A diagnosis of severe Tunga infestation with secondary septicemia was reached based on the typical clinical picture, evidence of embedded sand fleas, and positive blood cultures. We applied 20% salicylated petroleum jelly followed by the manual removal of embedded fleas with a sterile needle. The residual cavity was then cleaned to ensure the entire flea contents were removed. Piperacillin-tazobactam 4.5 g administered intravenously four times a day for 5 days was used successfully to treat sepsis. Moreover, ferrous sulfate (200 mg once a day), folic acid (5 mg once a day), tolvaptan (15 mg once a day), albendazole (400 mg), multivitamins, and tetanus prophylaxis were also administered when her fever subsided. She was also reviewed by nutritionists and she was prescribed a high protein diet. She was discharged home after 16 days of hospitalization with topical ivermectin, ferrous sulfate, folic acid, and multivitamins. She was followed-up through a regional hospital contact at 30 and 90 days with no sign of residual or recurrent manifestation. Furthermore, we managed to contact one of her sons who agreed to live with and take care of his mother at his home located in the city.

Discussion

Tungiasis remains a neglected yet significant disease associated with considerable morbidity and poor quality of life in endemic areas [3]. In such areas, the prevalence is estimated to range between 15 and 40% [4]. In practice, tungiasis is mostly a clinical diagnosis; however, a definitive diagnosis entails a demonstration of the flea through a mineral oil preparation or skin biopsy [4]. Treatment of tungiasis involves physical removal of the flea by a sharp object followed by cleaning of the residual cavity to remove the remnants. Antibiotic ointment plus a tetanus toxoid immunization following the physical removal has proved to be the most effective treatment strategy [4].

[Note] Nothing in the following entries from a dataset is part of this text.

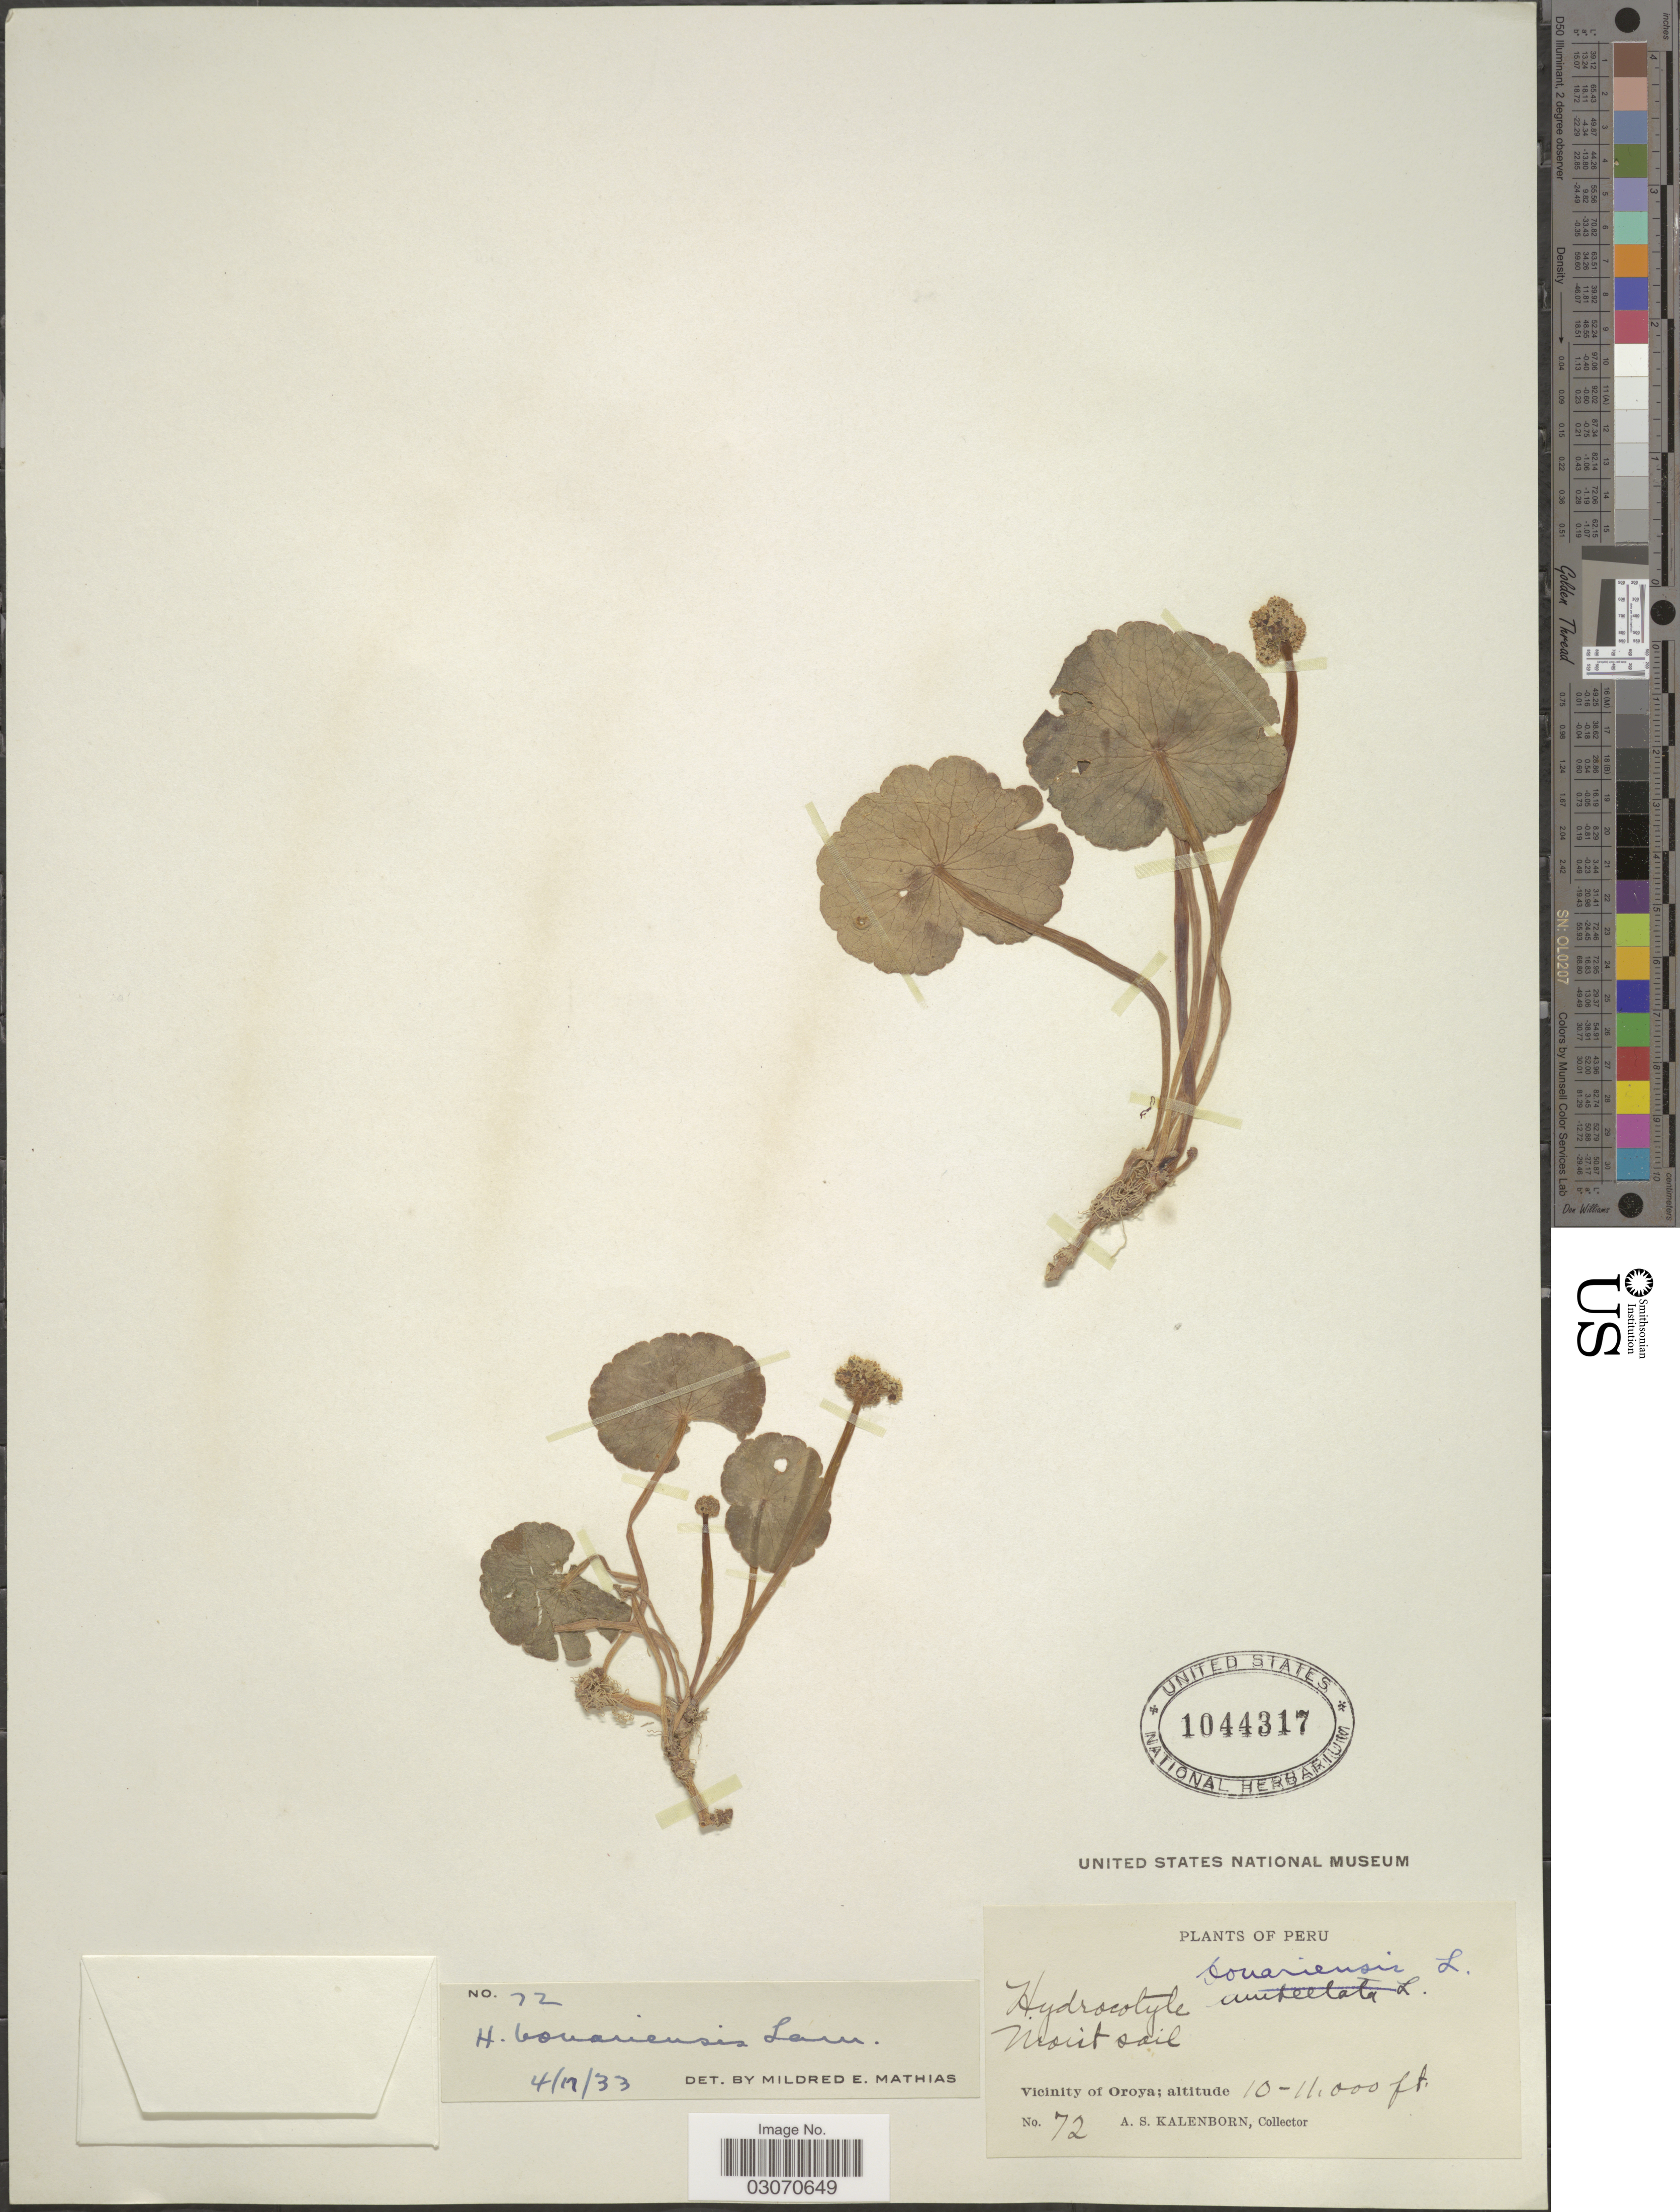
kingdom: Plantae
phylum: Tracheophyta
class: Magnoliopsida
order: Apiales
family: Araliaceae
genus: Hydrocotyle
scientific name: Hydrocotyle bonariensis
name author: Lam.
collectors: A. Kalenborn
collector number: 72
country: Peru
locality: Vicinity of Oroya.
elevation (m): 3048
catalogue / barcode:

In the case presented, the elderly woman had >1000 lesions in all four limbs and exhibited signs of ulceration, superinfection, and digit deformation. She came from a semi-desert region in central Tanzania which is associated with poor housing and sanitary conditions. Moreover, she faced social neglect for over 6 years following the death of her husband and did not have access to health care. As reported by Feldmeier et al. [5], in deprived communities with poor housing standards, social neglect, and insufficient health-seeking behavior, tungiasis has a high transmission potential and increased likelihood for severe disease [5]. A severe form of tungiasis may manifest with digit deformation, chronic lymphedema, sepsis, and tetanus [6]. Our case had severe digit deformation and septicemia. It was unfortunate that our case was actually referred from a regional hospital nearly 600 kilometers away with suspicion of a malignant process. The fact that our case presented to a health facility at such an advanced level of infestation was shocking even to senior practitioners locally. Moreover, the diagnosis challenge caused by the advanced presentation that necessitated such a long referral was indeed a priceless lesson to medical students and junior practitioners at our center, the majority of whom had never seen tungiasis in their lifetime. The authors hope that upon its publication, this case will sensitize practitioners locally and elsewhere regarding the wide spectrum of presentation of tungiasis and its potential for diagnosis confusion.

Conclusions

In conclusion, tungiasis is a neglected disease of concern in underprivileged societies that is preventable and curable. Early recognition and prompt treatment is crucial to prevent complications in this disease which may potentially mimic other conditions resulting in erroneous treatment.